Check out my post on fats & oils here: http://www.balancedbites.com/2010/07/fats-which-to-eat-and-which-to-ditch.html
If your family is at a point where ADDING good foods is easier than removing the bad ones, getting them to supplement with fish oil will help some of the negative omega 6 fat intake from the grains, though it won't help heal their guts. This can be a sticking point for most people- maybe getting them to move to gluten-free grains can be step 1, then so on.
If you want/need more help, I'm always around :)
Someone with a better grasp on the science could be really helpful for this question. My personal curiosity is about how long the inflammation lasts after the occassional wheat meal.
From a practical standpoint, if you are forced to eat carbs in a meal (like with your family), I avoid eating saturated fats with that meal. If I'm eating pasta or rice, I'l end up eating lean ground beef or chicken breasts or fish. If there is no extra carbs, I won't shy away from eating fattier cuts of beef or chicken thighs. While there may be no science backing up this strategy, it keeps you mindful of your eating habits. I started eating Primally around the start of the year and it was over the last few months that I slipped off the wagon. I was still primarily primal but my schedule and fatigue and lack of funds pushed me to more of a 65/70 percent ratio of primal eating. I was eating, and especially drinking, a lot more carbs and, for me, the biggest reason for that slip was being less mindful of my eating habits. "I'm hungry, let's eat!" and then you make a bad decision because everyone wants to go to Panera. If you keep thinking about, "Can I eat saturated fats today or am I looking at pasta for dinner tonight?" then you're going to make better decisions more often than not.
I suspect fat plus carb can easily lead to weight gain. If it doesn't, then it may not be a big deal. I'd just try to eat the more healthy fats and limit the less healthy carbs. Like you could ditch wheat and gluten and have the family eat the safer carbs like tubers and rice. Rice noodles are quite yummy and might serve as a good substitute for wheat noodles. They are easy to find as they are quite popular in asian dishes.
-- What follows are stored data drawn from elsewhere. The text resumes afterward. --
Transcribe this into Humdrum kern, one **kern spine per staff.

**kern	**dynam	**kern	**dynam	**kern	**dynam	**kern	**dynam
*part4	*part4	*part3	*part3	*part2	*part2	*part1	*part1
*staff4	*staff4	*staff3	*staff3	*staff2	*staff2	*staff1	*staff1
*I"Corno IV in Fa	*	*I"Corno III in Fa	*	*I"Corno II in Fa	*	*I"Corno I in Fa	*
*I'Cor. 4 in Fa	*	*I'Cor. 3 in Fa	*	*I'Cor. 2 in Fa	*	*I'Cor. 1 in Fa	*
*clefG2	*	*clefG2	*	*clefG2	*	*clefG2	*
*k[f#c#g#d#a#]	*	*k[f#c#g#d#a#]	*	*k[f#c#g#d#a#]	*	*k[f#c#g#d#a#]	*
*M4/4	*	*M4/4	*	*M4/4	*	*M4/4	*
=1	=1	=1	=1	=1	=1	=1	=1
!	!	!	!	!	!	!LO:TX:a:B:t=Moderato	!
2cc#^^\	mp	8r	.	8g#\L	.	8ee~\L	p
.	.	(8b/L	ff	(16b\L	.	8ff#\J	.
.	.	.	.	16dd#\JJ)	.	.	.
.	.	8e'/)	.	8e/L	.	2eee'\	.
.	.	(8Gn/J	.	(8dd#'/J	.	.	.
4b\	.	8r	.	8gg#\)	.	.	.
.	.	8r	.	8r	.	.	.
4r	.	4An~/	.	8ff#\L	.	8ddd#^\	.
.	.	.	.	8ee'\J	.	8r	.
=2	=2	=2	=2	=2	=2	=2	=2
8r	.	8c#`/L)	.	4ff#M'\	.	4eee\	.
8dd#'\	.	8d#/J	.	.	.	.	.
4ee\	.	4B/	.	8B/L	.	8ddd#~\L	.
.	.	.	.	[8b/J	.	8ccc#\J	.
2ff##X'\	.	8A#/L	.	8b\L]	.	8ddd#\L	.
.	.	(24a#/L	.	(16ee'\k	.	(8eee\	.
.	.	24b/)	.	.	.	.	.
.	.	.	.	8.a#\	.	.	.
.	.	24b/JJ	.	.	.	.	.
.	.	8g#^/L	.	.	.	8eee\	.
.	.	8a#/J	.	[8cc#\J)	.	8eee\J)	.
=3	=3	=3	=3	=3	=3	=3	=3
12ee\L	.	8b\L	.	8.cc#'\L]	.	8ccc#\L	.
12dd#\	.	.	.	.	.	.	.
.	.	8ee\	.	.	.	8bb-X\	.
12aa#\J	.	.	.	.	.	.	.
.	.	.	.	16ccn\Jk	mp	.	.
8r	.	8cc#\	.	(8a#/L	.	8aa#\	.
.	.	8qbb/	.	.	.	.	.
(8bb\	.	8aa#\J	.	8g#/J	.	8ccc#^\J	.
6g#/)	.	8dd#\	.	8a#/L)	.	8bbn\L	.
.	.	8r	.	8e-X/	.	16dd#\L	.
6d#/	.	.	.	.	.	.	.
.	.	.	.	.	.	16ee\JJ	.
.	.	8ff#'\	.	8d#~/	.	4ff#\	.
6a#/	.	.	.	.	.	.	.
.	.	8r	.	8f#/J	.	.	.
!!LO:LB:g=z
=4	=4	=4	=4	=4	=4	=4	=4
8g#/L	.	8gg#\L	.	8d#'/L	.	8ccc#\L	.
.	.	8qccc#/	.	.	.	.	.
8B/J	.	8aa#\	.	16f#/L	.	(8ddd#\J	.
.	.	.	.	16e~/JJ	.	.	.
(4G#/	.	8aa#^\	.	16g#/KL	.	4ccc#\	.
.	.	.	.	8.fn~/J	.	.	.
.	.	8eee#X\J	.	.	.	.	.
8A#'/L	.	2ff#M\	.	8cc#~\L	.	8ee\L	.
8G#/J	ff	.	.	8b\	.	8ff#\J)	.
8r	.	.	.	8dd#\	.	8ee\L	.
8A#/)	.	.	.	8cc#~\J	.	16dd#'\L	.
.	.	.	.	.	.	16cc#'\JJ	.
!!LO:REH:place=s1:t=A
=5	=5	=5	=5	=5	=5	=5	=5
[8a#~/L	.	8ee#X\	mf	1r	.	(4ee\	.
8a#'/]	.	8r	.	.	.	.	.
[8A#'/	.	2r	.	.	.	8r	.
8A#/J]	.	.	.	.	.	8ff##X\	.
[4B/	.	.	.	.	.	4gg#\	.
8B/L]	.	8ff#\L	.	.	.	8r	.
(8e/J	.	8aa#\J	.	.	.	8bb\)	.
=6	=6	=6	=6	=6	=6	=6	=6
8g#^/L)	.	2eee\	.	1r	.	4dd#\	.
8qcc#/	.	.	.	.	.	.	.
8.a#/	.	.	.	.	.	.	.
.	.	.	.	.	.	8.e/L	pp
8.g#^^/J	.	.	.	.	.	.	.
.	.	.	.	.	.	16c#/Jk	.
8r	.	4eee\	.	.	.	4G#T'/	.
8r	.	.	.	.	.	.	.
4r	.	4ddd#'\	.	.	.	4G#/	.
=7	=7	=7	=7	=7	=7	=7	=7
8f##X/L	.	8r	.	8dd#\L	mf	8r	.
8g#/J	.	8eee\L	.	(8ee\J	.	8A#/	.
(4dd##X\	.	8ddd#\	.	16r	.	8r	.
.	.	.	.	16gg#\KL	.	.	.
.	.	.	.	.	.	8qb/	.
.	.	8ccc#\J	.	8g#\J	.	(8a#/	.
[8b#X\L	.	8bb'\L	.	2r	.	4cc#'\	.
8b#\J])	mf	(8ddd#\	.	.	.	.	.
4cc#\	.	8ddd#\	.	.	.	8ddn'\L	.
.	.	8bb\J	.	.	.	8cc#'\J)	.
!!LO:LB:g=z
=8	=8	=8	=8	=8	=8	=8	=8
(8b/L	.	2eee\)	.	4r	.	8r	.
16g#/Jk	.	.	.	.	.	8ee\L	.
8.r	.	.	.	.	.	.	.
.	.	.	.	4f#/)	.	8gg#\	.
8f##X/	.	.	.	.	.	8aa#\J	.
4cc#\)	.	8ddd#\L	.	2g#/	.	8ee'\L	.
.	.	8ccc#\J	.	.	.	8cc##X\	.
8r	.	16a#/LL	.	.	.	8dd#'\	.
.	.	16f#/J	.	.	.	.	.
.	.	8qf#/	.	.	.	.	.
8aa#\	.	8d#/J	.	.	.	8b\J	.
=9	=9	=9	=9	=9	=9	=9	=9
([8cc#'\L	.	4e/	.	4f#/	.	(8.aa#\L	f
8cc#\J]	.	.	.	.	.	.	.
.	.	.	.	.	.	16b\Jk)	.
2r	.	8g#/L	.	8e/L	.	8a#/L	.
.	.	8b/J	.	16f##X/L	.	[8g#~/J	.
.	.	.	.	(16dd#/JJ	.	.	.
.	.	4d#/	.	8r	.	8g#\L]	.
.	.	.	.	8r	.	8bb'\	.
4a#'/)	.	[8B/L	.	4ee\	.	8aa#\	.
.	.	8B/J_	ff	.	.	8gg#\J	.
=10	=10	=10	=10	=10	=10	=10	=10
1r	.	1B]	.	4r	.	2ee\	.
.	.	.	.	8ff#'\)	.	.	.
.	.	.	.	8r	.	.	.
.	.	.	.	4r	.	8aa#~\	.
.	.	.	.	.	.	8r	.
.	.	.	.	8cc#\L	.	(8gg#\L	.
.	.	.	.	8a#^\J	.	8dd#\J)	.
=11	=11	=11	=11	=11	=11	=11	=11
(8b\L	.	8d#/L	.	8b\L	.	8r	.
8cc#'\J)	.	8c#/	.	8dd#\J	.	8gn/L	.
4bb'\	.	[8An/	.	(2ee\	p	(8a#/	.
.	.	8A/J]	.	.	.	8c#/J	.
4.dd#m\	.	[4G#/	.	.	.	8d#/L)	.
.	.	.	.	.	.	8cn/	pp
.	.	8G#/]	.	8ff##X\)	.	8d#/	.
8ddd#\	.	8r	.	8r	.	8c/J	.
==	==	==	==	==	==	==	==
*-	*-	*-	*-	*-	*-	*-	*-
Then just have them cut back in general on the carbs and cut out the really crap carbs like chips, cake, candy, etc.
I would think that increasing fat would decrease grains. That is assuming that the average caloric intake stays the same. Europeans are known for taking bread or toast and completely slathering it with butter or lard.
One of the groups Weston A. Price studied in nutrition and physical degeneration ate rye bread as well as many fatty dairy products. They still had pretty good health I believe. I would add fat even if you are still eating grains. You'll get fat soluble nutrients and you can gradually start replacing some of the calories from grains.